Une mise en parenthèse de l’orthodoxie budgétaire qui a le soutien de la Commission européenne. A l’issue d’une visioconférence le 10 mars entre les 27 dirigeants européens, Ursula von der Leyen, la présidente de l’exécutif européen, a indiqué vouloir faire preuve de flexibilité dans le cadre du Pacte de stabilité et de croissance. "Il faut faire tomber la règle des 3% de déficit public, car les Etats vont devoir s’endetter pour faire face à la crise sanitaire et économique", estime Xavier Ragot, président de l’Observatoire français des conjonctures économiques (OFCE).

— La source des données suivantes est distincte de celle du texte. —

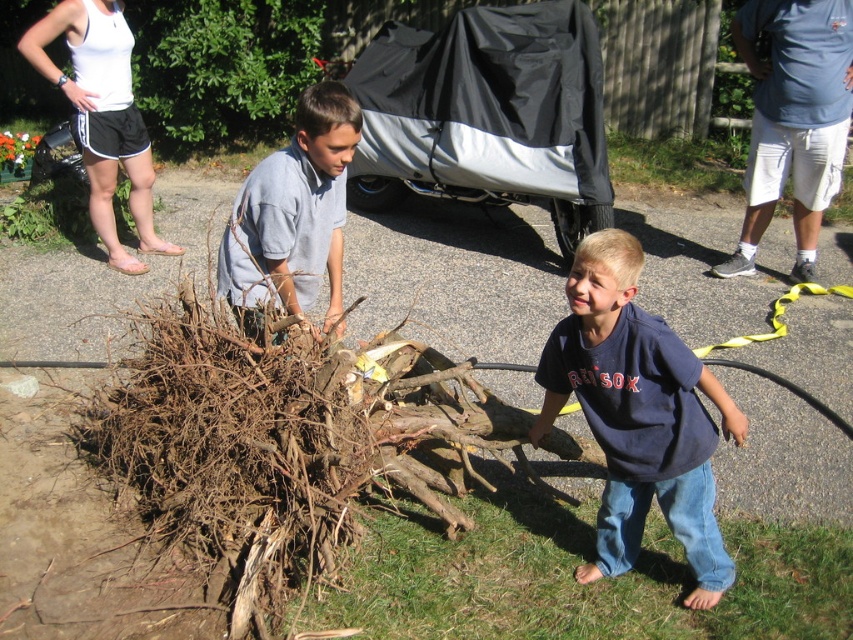
Does point (662, 436) lie behind point (331, 305)?

No, it is not.

Between blue cotton shirt at center and gray cotton shirt at center, which one has less height?

Standing shorter between the two is gray cotton shirt at center.

What do you see at coordinates (637, 413) in the screenshot? The width and height of the screenshot is (853, 640). I see `blue cotton shirt at center` at bounding box center [637, 413].

Identify the location of blue cotton shirt at center. This screenshot has height=640, width=853. (637, 413).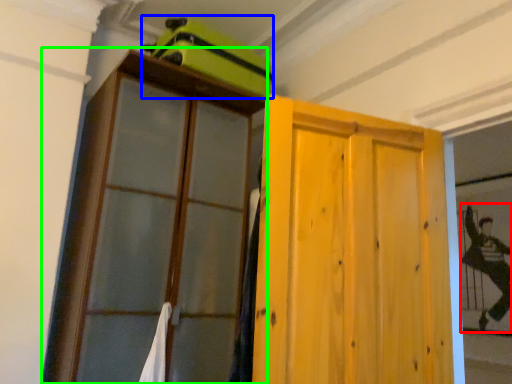
Question: Which object is positioned farthest from couple (highlighted by a red box)? Select from luggage (highlighted by a blue box) and cupboard (highlighted by a green box).

Choices:
 (A) luggage
 (B) cupboard

Answer: (B)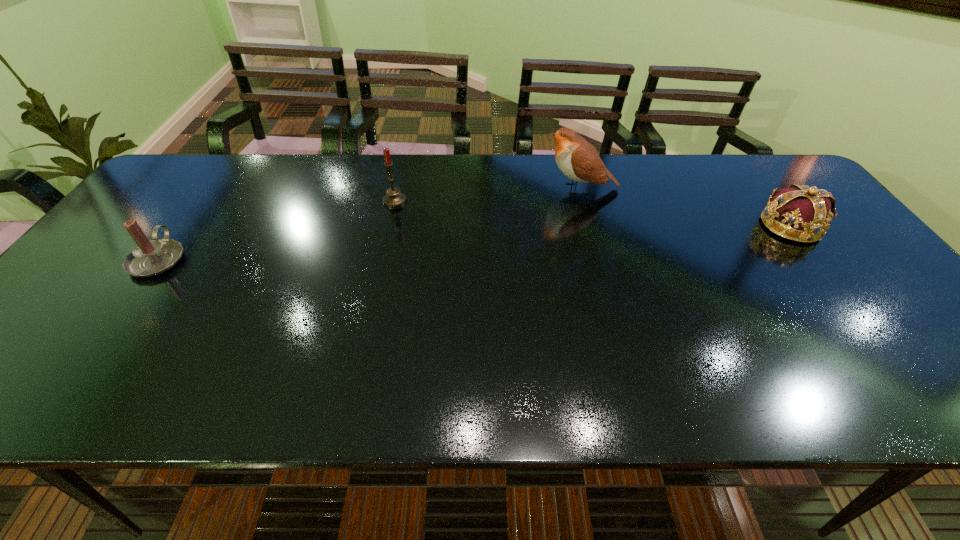
Where is `free space that satisfies the following two spatial constraints: 1. on the side of the farther candle with the handle loop; 2. on the right side of the shorter candle`? This screenshot has width=960, height=540. free space that satisfies the following two spatial constraints: 1. on the side of the farther candle with the handle loop; 2. on the right side of the shorter candle is located at coordinates (202, 200).

The image size is (960, 540). In order to click on free space that satisfies the following two spatial constraints: 1. on the side of the leftmost object with the handle loop; 2. on the right side of the crown in this screenshot , I will do `click(183, 226)`.

Identify the location of vacant position in the image that satisfies the following two spatial constraints: 1. on the side of the left candle with the handle loop; 2. on the left side of the second object from left to right. This screenshot has height=540, width=960. (202, 200).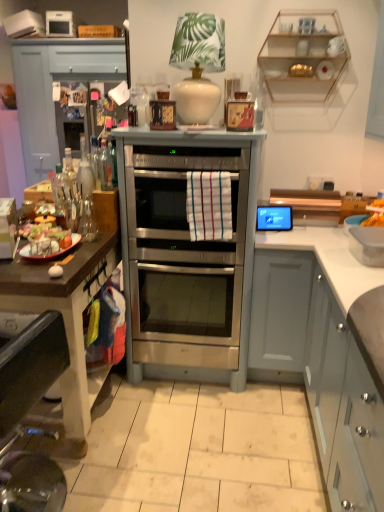
Locate an element on the screen. vacant space in front of white matte cabinet at center, which ranks as the 2th cabinetry in bottom-to-top order is located at coordinates (268, 410).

Les mesures de la BCE jugées insuffisantes
Les marchés financiers ont encore connu une journée noire jeudi 12 mars et la chute de certains indices a été la plus importante depuis leur création, à l’image du CAC 40 qui a abandonné plus de 12% à la clôture. L’annonce surprise de Donald Trump d’interdire tous les vols en provenance d’Europe, excepté le Royaume-Uni, ainsi que le discours de politique monétaire de la Banque centrale européenne (BCE) ont fortement déçu les investisseurs.
En effet, la présidente de l’institution de Francfort, Christine Lagarde, a plutôt invité les pays de l’Union Européenne à annoncer des mesures fiscales et budgétaires pour soutenir les entreprises touchées par la pandémie du Covid-19, mesures qui paraissent bien plus efficaces en premier ressort avant une intervention plus musclée de la politique monétaire de la BCE. Attendue au tournant, la BCE a annoncé qu'elle maintenait ses taux directeurs inchangés, alors que ses homologues américaine et britannique ont toutes deux opté quelques jours plus tôt pour des baisses. L'institution a toutefois lancé le 12 mars un programme de prêts massif pour soutenir les PME les plus touchées par l'épidémie de coronavirus et compte acheter 120 milliards d'euros de dette publique et privée supplémentaire d'ici la fin de l'année. "Nous devons aussi porter une réponse européenne. La banque centrale a déjà aujourd'hui fait part de ses premières décisions. Seront-elles suffisantes ? Je ne le crois pas", s'inquiète Emmanuel Macron.
A l’instar de la France, d’autres pays ont commencé à mettre en place des mesures de soutien budgétaire. L'Italie, pays européen le plus touché par le Covid-19 et dont l’économie est aujourd’hui à l’arrêt, a évoqué 25 milliards d'euros de crédits supplémentaires. La Grande Bretagne va dépenser 30 milliards en tout, dont 12 milliards spécifiquement centrés sur le coronavirus.